> **WORK INSTRUCTIONS**
Reproduce every line of the records below verbatim, leaving out the pictures.
EXERCISE INPUT Block Start
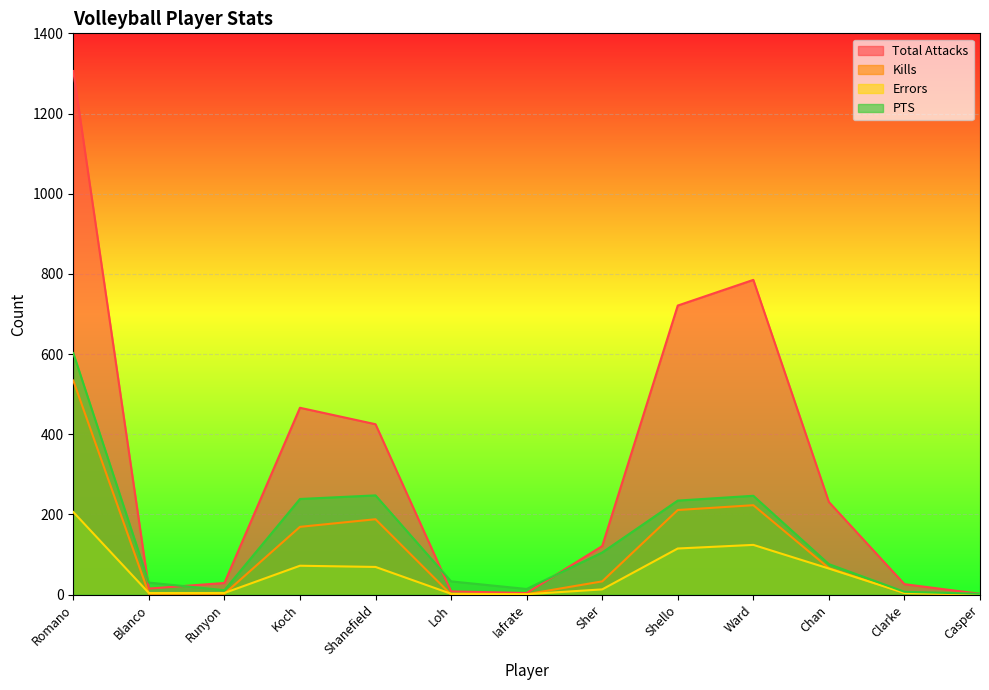

Reading left to right, extract all data points from this chart.

Total Attacks: Romano=1306.0	Blanco=15.0	Runyon=29.0	Koch=466.0	Shanefield=425.0	Loh=8.0	Iafrate=4.0	Sher=121.0	Shello=721.0	Ward=785.0	Chan=231.0	Clarke=26.0	Casper=2.0
Kills: Romano=534.0	Blanco=2.0	Runyon=2.0	Koch=169.0	Shanefield=188.0	Loh=0.0	Iafrate=1.0	Sher=33.0	Shello=211.0	Ward=223.0	Chan=66.0	Clarke=4.0	Casper=1.0
Errors: Romano=206.0	Blanco=4.0	Runyon=4.0	Koch=72.0	Shanefield=69.0	Loh=2.0	Iafrate=1.0	Sher=13.0	Shello=115.0	Ward=124.0	Chan=65.0	Clarke=4.0	Casper=1.0
PTS: Romano=602.5	Blanco=30.0	Runyon=11.0	Koch=238.5	Shanefield=247.5	Loh=33.0	Iafrate=14.0	Sher=105.0	Shello=234.5	Ward=246.5	Chan=76.0	Clarke=7.0	Casper=2.0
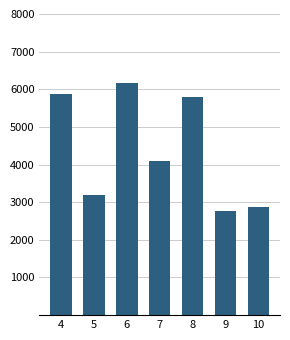

At which label is the value closest to 4466?

7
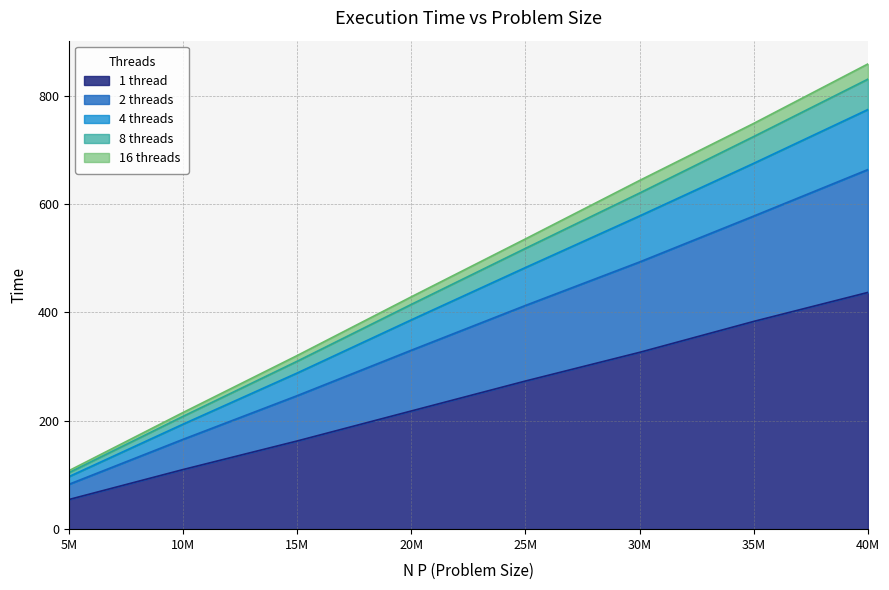

How many distinct data groups are displayed?

5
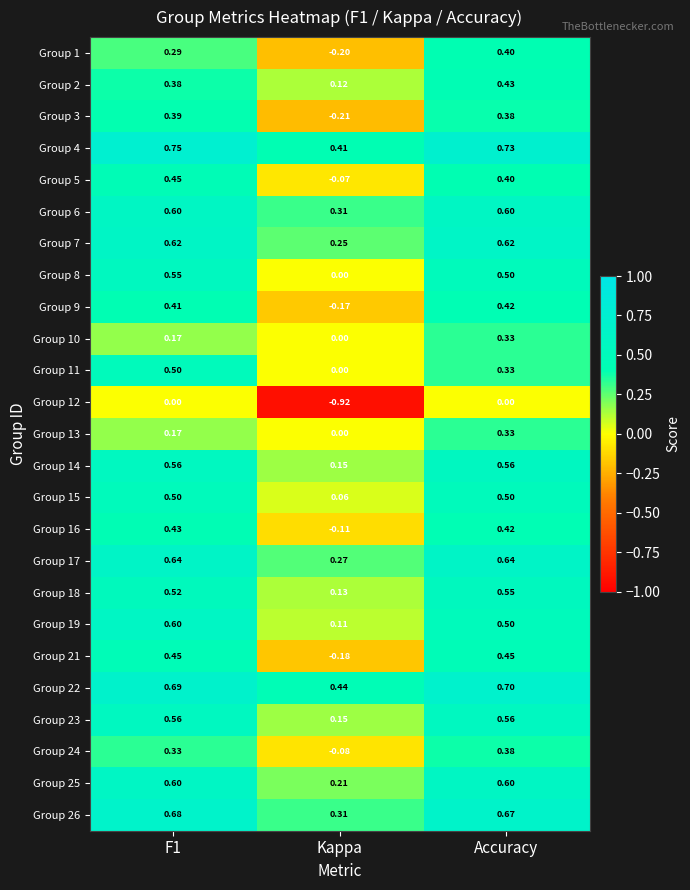

Is the value of Group 19 at Kappa greater than the value of Group 4 at Accuracy?

No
EXERCISE INPUT Block End
> **ANSWER SPACE**
Reading left to right, extract all data points from this chart.

Total Attacks: Romano=1306.0	Blanco=15.0	Runyon=29.0	Koch=466.0	Shanefield=425.0	Loh=8.0	Iafrate=4.0	Sher=121.0	Shello=721.0	Ward=785.0	Chan=231.0	Clarke=26.0	Casper=2.0
Kills: Romano=534.0	Blanco=2.0	Runyon=2.0	Koch=169.0	Shanefield=188.0	Loh=0.0	Iafrate=1.0	Sher=33.0	Shello=211.0	Ward=223.0	Chan=66.0	Clarke=4.0	Casper=1.0
Errors: Romano=206.0	Blanco=4.0	Runyon=4.0	Koch=72.0	Shanefield=69.0	Loh=2.0	Iafrate=1.0	Sher=13.0	Shello=115.0	Ward=124.0	Chan=65.0	Clarke=4.0	Casper=1.0
PTS: Romano=602.5	Blanco=30.0	Runyon=11.0	Koch=238.5	Shanefield=247.5	Loh=33.0	Iafrate=14.0	Sher=105.0	Shello=234.5	Ward=246.5	Chan=76.0	Clarke=7.0	Casper=2.0

At which label is the value closest to 4466?

7

How many distinct data groups are displayed?

5

Is the value of Group 19 at Kappa greater than the value of Group 4 at Accuracy?

No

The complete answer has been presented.